### [COMPITI DA SVOLGERE]
**1)** Rispondi a queste domande sul testo della rivolta degli schiavi:
(a) Quanti schiavi sono incatenati nella stiva della goletta?
(b) Chi riesce a liberarsi nella notte tra il 30 giugno e il 1° luglio?
(c) Chi è il primo a essere ucciso durante la rivolta?
**2)** Indica se ciascuna affermazione concorda con il testo della rivolta degli schiavi:
(a) Gli schiavi erano incatenati nella nave da tre giorni.
(b) José Ruiz e Pedro Montes facevano parte dell'equipaggio.
(c) Di notte la nave navigava verso est.
::: TESTO DI PARTENZA
E’ notte, ma fa comunque molto caldo là sotto, nella stiva della nave che dall’Avana veleggia verso il piccolo porto di Guanaja. Da tre giorni 53 schiavi sono incatenati nel ventre della goletta, dove mescolano rabbia e lacrime, sudore e sangue, con in testa solo il modo di riconquistare la libertà.
Nella notte tra il 30 giugno e il 1° luglio Sengbe Pieh riesce a liberarsi e poi toglie le catene ai suoi compagni. La libertà è lì, a portata di mano, occorre solo impadronirsi della nave.
Il primo a fare le spese della rivolta è il cuoco di bordo, Celestino Ferrer, ucciso immediatamente prima del suo padrone, il capitano Ramón Ferrer, mentre due marinai riescono a scappare a bordo di una lancia. Remano verso Cuba, per lanciare l’allarme, ma intanto gli schiavi hanno sopraffatto il resto dell’equipaggio, così come i due spagnoli, José Ruiz e Pedro Montes, che li avevano appena comprati per farli lavorare nelle loro piantagioni di canna da zucchero. I ribelli ordinano di far rotta verso l’Africa, ma non si accorgono che i marinai li ingannano: durante il giorno navigano verso est, ma di notte ritornano verso nord-ovest in direzione delle coste americane.
::::::
::: DATI ESTRATTI
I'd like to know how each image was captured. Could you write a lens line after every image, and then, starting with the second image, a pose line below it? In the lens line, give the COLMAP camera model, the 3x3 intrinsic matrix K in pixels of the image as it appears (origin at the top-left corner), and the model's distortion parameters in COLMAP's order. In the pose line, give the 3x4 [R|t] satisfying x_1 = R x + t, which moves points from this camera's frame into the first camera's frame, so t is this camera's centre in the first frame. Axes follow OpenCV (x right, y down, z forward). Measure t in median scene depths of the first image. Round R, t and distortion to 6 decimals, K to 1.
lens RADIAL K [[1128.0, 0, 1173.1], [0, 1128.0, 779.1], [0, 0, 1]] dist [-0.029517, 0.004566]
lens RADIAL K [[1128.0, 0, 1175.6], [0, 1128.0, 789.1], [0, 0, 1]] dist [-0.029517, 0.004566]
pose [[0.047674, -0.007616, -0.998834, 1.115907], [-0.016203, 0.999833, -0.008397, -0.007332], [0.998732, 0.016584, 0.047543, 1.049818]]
::::::
::: DATI ESTRATTI
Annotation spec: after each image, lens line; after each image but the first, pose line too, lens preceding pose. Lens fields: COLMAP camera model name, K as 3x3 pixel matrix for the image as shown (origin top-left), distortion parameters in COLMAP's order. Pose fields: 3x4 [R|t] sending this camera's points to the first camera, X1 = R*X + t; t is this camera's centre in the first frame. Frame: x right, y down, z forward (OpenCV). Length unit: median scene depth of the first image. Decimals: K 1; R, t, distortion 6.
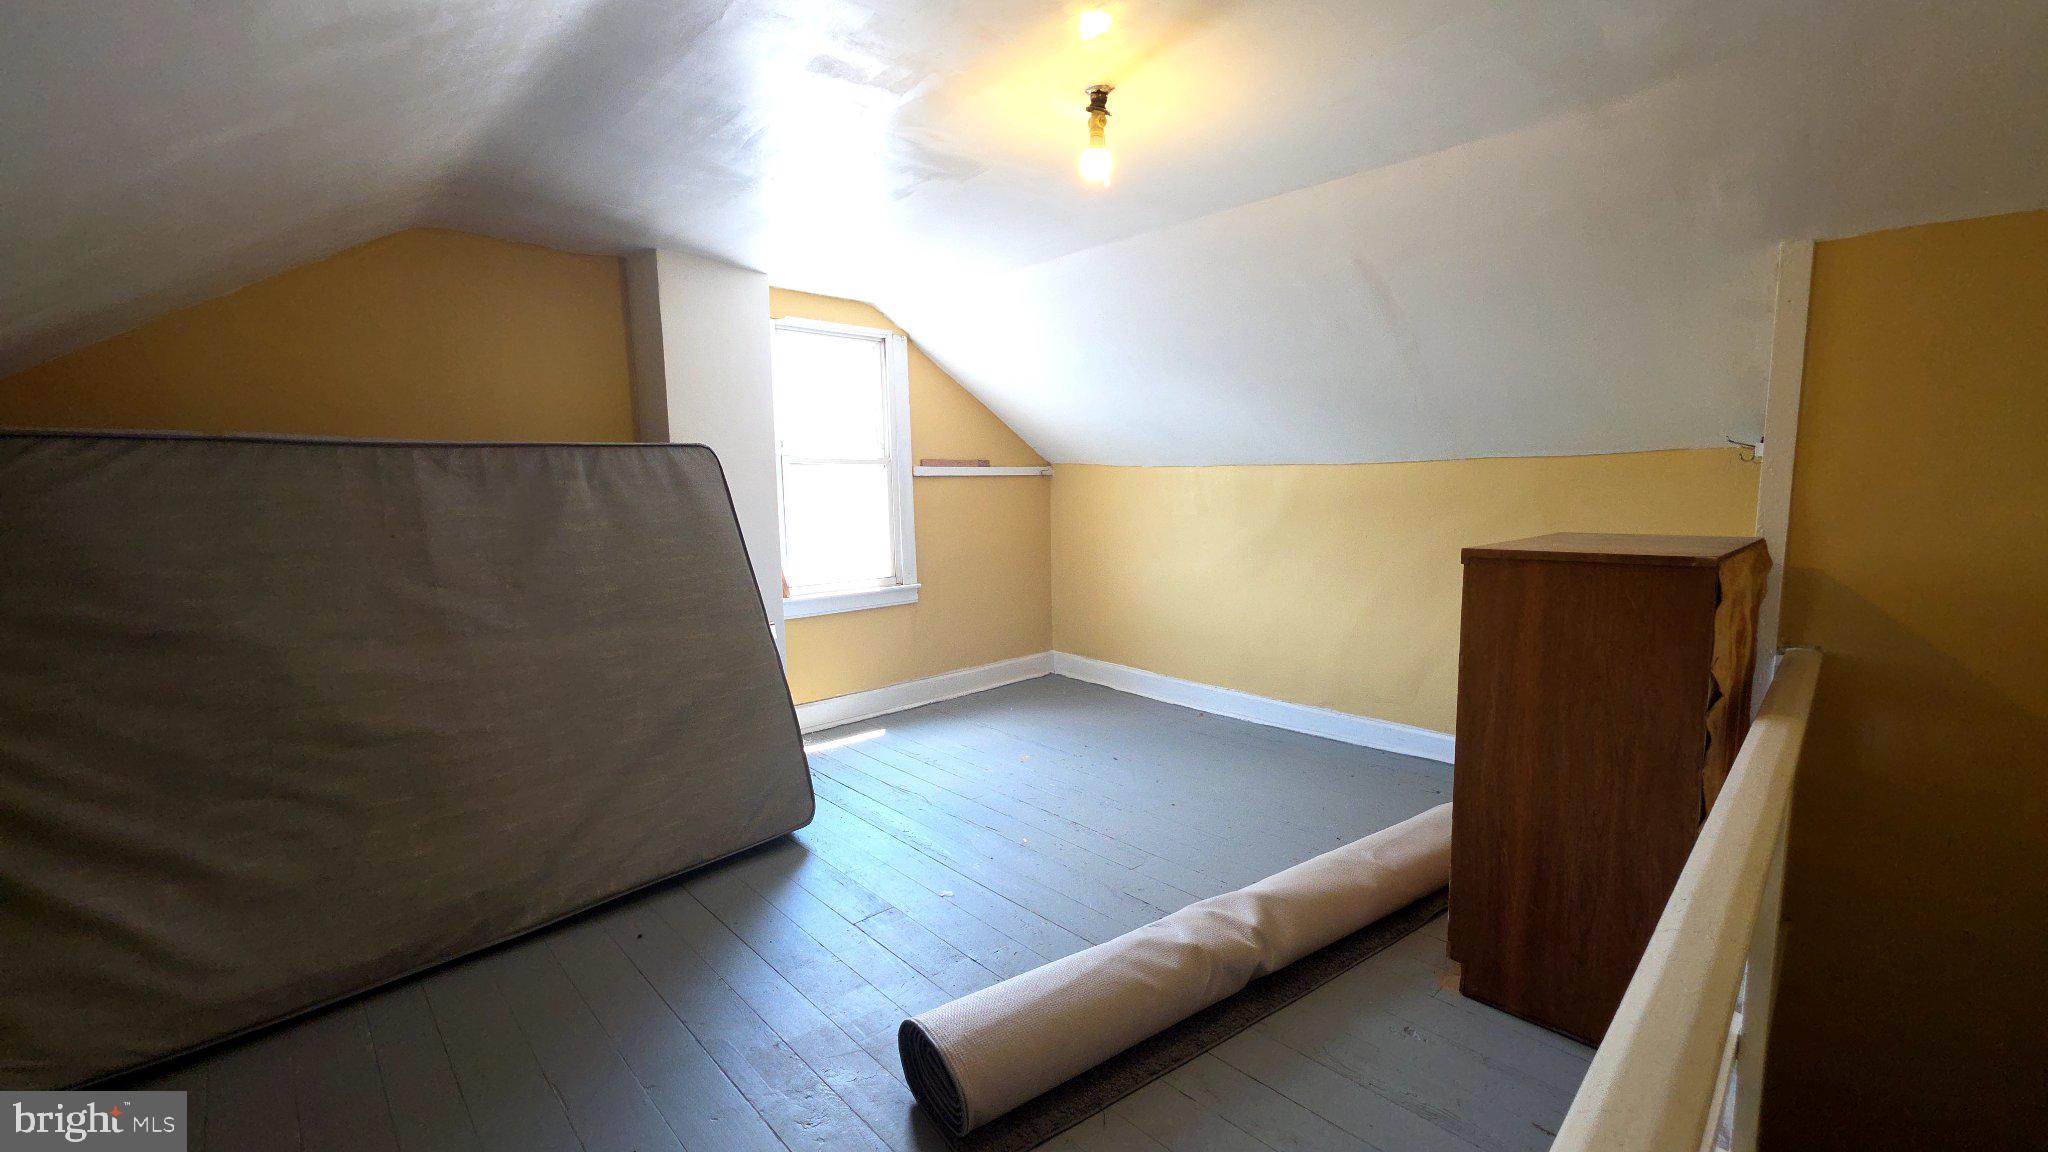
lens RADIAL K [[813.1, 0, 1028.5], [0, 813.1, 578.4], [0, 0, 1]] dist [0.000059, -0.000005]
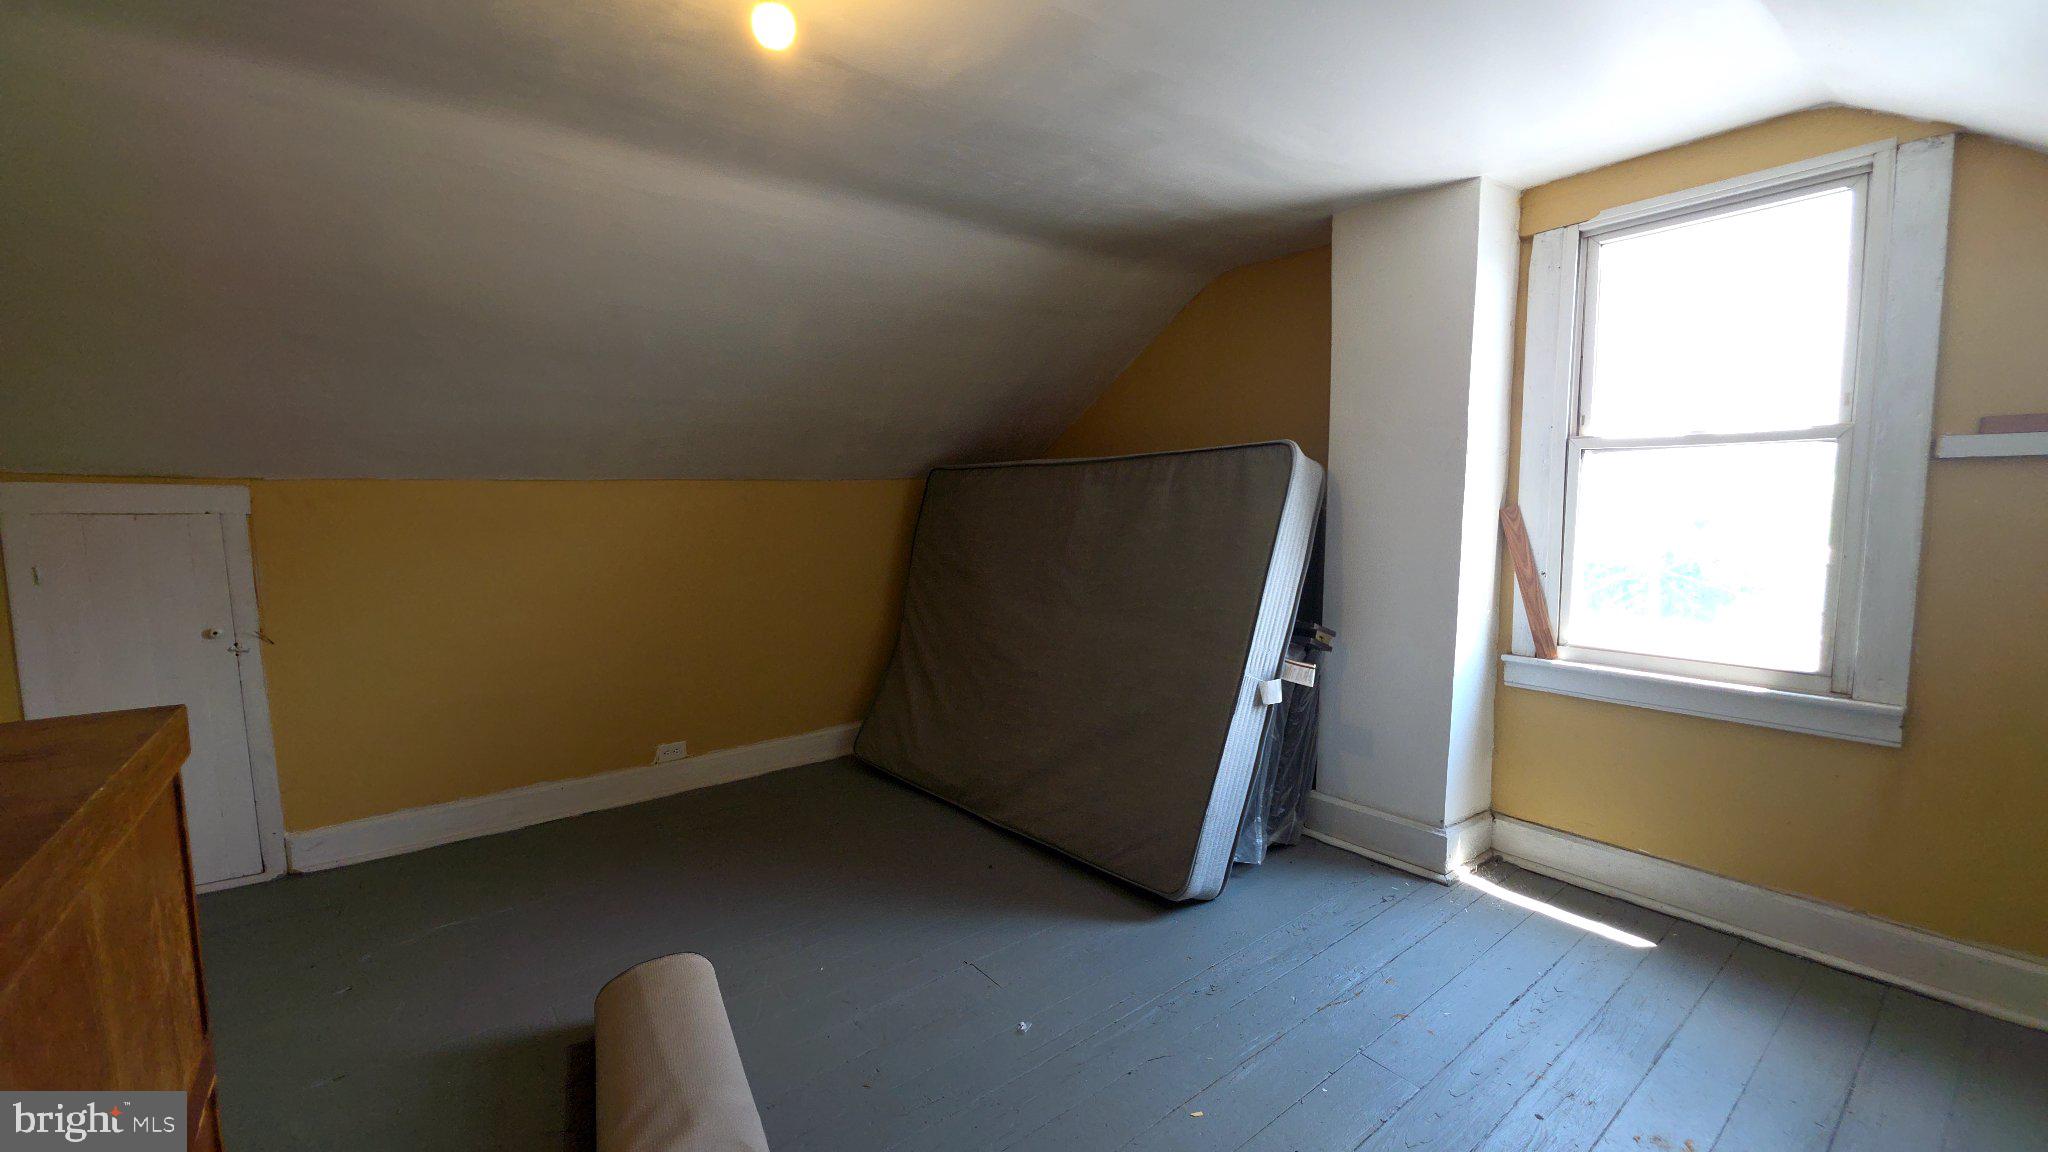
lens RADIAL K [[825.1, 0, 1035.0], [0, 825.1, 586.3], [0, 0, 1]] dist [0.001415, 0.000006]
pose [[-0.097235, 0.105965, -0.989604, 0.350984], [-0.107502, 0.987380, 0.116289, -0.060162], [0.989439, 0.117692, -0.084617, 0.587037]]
::::::
### [LE TUE RISPOSTE]
**1)**
(a) Sono 53 schiavi.
(b) Sengbe Pieh.
(c) Celestino Ferrer, il cuoco di bordo.

**2)**
(a) Sì: "Da tre giorni 53 schiavi sono incatenati nel ventre della goletta".
(b) No: "José Ruiz e Pedro Montes, che li avevano appena comprati per farli lavorare nelle loro piantagioni di canna da zucchero".
(c) No: "di notte ritornano verso nord-ovest in direzione delle coste americane".